I’m training a CNN on a vision problem and sometimes the model parameters become NaNs. I don’t know how to create an MWE, and it doesn’t happen every time.

The model itself is

	Chain(
		# input 96x96x1
		Conv((5,5), 1=>32, pad=(2,2), relu),  # now 96x96x32
		MaxPool((3,3),pad=(1,1),stride=2),  # now 48x48x32

		Conv((5,5), 32=>32, pad=(2,2), relu),
		MeanPool((3,3),pad=(1,1),stride=2),  # now 24x24x32

		Conv((5,5), 32=>64, pad=(2,2), relu),
		MeanPool((3,3),pad=(1,1),stride=2),  # now 12x12x64

		Conv((5,5), 64=>64, pad=(0,0), relu),  # now 8x8x64 
		MeanPool((2,2)),  # now 4x4x64

		Conv((4,4), 64=>128, pad=(0,0), relu),  # now 1x1x128 

		# Reshape tensor before dense layer
		x -> reshape(x, :, size(x, 4)),
		Dense(128, 5),

		softmax
	)

I’m using ADAM on cross-entropy loss. This in Julia 1.3.1 and Flux 0.10.1.

It runs on a CPU with about 70K gray images of size 96x96. Again, often the loss decreases fine, but then it will kick to a NaN in the weights of the first layer. Any ideas on what could be happening?

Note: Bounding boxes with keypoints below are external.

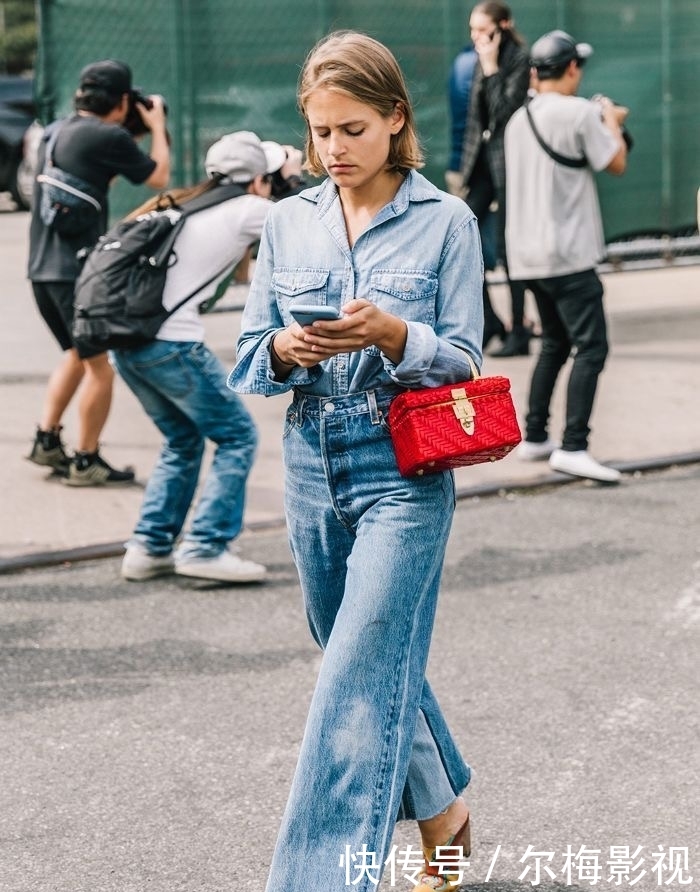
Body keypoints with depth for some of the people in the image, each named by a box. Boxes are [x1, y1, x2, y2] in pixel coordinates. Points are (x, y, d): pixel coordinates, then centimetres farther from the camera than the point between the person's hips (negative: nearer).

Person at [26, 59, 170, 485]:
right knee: (101, 364, 1)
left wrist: (131, 137, 24)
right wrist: (157, 128, 15)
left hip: (43, 269, 8)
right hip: (79, 270, -8)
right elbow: (159, 177, 2)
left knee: (79, 353, 24)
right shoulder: (109, 137, -12)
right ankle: (86, 462, 3)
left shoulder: (54, 132, 12)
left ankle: (47, 439, 21)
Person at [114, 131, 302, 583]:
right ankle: (205, 547, -2)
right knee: (237, 437, 4)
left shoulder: (190, 207, 18)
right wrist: (295, 177, 23)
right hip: (172, 344, -8)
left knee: (183, 440, 22)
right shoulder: (248, 211, -2)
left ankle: (150, 547, 19)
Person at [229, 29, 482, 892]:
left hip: (404, 473, -5)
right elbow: (248, 361, 6)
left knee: (359, 679, -11)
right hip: (312, 466, 5)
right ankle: (442, 816, 38)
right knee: (381, 663, 17)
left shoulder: (445, 222, -4)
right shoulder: (288, 222, 7)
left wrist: (392, 334, -23)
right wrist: (285, 350, -16)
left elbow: (462, 361, -5)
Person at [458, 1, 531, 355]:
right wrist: (465, 164, 14)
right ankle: (488, 321, 10)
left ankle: (519, 333, 5)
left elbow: (505, 110, -20)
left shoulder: (519, 60, -10)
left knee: (506, 245, -4)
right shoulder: (482, 61, 12)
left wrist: (491, 67, -17)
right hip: (482, 157, 8)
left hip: (507, 162, -8)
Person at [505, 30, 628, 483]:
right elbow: (616, 163, -4)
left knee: (554, 344, 20)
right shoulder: (580, 112, -12)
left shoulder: (519, 120, 12)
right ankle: (573, 447, -16)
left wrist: (604, 124, 28)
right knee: (591, 348, -8)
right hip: (569, 256, -8)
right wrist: (611, 120, 12)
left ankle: (535, 437, 22)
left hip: (529, 255, 8)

To answer myself, the problem was that crossentropy does not guard against taking the log of zero. So when a softmax result underflows to zero in the ground truth category, the result is NaN and you are SOL.

My fix is to broadcast a max with machine epsilon of the model result before calling on crossentropy.

2 Likes

You can also use logitcrossentropy:

julia> Flux.crossentropy([0], [0])
NaN

julia> Flux.logitcrossentropy([0], [0])
-0.0
1 Like

I am running on almost same issue here, are you still using this fix? May I please ask you to elaborate on how you have implemented it?

I have a CNN that produces no NaN’s, with Flux.logitbinarycrossentropy() which, by the way, has no eps parameter as argument.

When the loss function is changed to, say, Flux.focal_loss() or Flux.dice_coeff(), then the NaN’s plague shows up. As opposite to the above loss function, both of them do have a default value for the eps argument. For instance:

focal_loss(ŷ, y; dims=1, agg=mean, gamma=2, eps=eps(eltype(ŷ)))

Anyway, have tried to play with its value, from 10e-7 to 1e0 at the actual model training procedure, no success. For instance:

julia> Flux.focal_loss([0], [0])
0.0

julia> Flux.focal_loss([0], [0], eps=1e-7)
0.0

julia> Flux.focal_loss([0], [0], eps=1e-7) == 1e-7
false

julia> Flux.focal_loss([0], [0], eps=1e-7) == 0
true

Any help is appreciated. Thanks.